Some years ago, right after I got in the union, I was assigned (by a former call steward* who didn’t approve of women in our local) to work with a rigging crew who were notorious for practical jokes and brutal insults (‘all in good fun’, of course).
I was raised in a household where everyone was very proper and one simply did not dignify boorish behavior with any kind of a response, so working on this crew was really an education for me.
A few things I learned from them:
1) Don’t take abuse lying down. Letting the other person know that they hurt your feelings just means you’re weak and ripe for more comments about your mother.
2) Right off the bat, go for the jugular. Everyone wants an easy target, so don’t be one.
3) The ‘fast’ way to tie a bowline knot.
4) The title of this post.
So, last night The Blonde sent me on a blind date with a producer whom I’ll just call Hairplugs.
It didn’t go well. When I walked in and introduced myself, the first thing he said was “I thought you’d be hotter.”
This took me by surprise, as I was expecting him to at least say hello.
“Yeah, and your body’s okay, but you really need to get your teeth done.”
While I was contemplating if I should preserve my dignity by giving him a withering look and stomping out, my mouth opened and out popped a rigger insult:
“Do your customers at the strip club call you jiggles? When you’re not at work you should put a bra on those bitch tits so they don’t flop around.”
I think I might have even made a hand gesture indicating two pendulous breasts knocking together in time to the restaurant’s soft jazz.
It’s true you never think of the really good ones at the right time.

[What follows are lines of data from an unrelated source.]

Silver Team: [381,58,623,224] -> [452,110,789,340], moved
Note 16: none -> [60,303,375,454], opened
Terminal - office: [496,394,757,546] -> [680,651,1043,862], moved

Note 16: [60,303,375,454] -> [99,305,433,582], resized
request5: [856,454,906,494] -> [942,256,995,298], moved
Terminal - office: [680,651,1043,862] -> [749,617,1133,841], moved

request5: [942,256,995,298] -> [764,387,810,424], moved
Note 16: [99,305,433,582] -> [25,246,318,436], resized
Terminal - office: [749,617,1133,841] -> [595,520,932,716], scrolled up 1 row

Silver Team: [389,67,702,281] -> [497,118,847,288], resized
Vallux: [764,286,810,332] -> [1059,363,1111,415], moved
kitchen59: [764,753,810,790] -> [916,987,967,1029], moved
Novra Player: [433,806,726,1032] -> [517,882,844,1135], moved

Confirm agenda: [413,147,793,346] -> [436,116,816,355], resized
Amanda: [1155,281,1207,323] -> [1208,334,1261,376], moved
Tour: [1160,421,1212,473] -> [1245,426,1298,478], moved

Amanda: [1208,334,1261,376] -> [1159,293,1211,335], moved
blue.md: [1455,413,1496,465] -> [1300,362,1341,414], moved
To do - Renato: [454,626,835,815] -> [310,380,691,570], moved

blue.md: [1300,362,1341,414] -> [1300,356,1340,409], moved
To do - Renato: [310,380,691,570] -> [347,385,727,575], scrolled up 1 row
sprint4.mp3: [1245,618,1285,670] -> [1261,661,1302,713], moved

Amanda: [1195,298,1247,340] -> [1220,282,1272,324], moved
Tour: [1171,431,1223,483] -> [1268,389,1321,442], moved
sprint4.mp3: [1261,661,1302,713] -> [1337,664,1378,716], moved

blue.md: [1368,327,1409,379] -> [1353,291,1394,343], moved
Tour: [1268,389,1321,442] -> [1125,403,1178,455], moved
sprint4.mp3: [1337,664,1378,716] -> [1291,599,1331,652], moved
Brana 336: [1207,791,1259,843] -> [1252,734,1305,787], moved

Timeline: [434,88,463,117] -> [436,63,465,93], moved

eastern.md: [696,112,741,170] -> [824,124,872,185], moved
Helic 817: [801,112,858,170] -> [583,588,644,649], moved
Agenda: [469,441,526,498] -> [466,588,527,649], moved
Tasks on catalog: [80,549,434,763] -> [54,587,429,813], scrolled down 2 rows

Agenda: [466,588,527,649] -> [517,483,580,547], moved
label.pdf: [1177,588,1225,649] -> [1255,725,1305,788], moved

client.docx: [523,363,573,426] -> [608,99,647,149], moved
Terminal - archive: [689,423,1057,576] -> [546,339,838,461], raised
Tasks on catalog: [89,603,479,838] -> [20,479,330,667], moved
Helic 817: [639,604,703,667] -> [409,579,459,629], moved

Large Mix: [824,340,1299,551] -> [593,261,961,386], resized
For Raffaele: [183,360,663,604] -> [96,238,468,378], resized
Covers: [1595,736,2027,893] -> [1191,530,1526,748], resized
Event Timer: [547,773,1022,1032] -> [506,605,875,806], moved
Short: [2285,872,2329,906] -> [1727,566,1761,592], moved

On a certain rigging crew, that would have brought down the house.
Of course, as soon as I said “bitch tits” everything around us got real quiet, and Hairplugs sputtered some lame insult (I think he called me a cunt, which is about as upsetting to me as being asked the time of day) and walked out.
I guess he’s not very popular in that particular restaurant, because enough of the staff bought me drinks that I had to catch a cab home.
I don’t think I ever thanked you for teaching me how to fight back.
* If you need a guy for work, and everyone you know is busy, you call the union hall to fill the job and the call steward is the person you deal with.